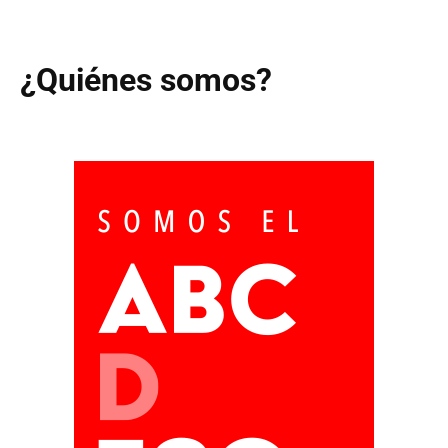
¿Quiénes somos?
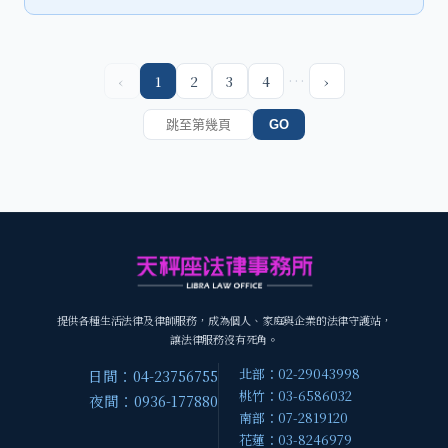
…
‹
1
2
3
4
›
GO
提供各種生活法律及律師服務，成為個人、家庭與企業的法律守護站，
讓法律服務沒有死角。
北部：02-29043998
日間：04-23756755
桃竹：03-6586032
夜間：0936-177880
南部：07-2819120
花蓮：03-8246979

********

* _What the task asks_
In copying the records above, pass over the pictures and keep every other word exactly.

* _Response_
¿Quiénes somos?
…
‹
1
2
3
4
›
GO
提供各種生活法律及律師服務，成為個人、家庭與企業的法律守護站，
讓法律服務沒有死角。
北部：02-29043998
日間：04-23756755
桃竹：03-6586032
夜間：0936-177880
南部：07-2819120
花蓮：03-8246979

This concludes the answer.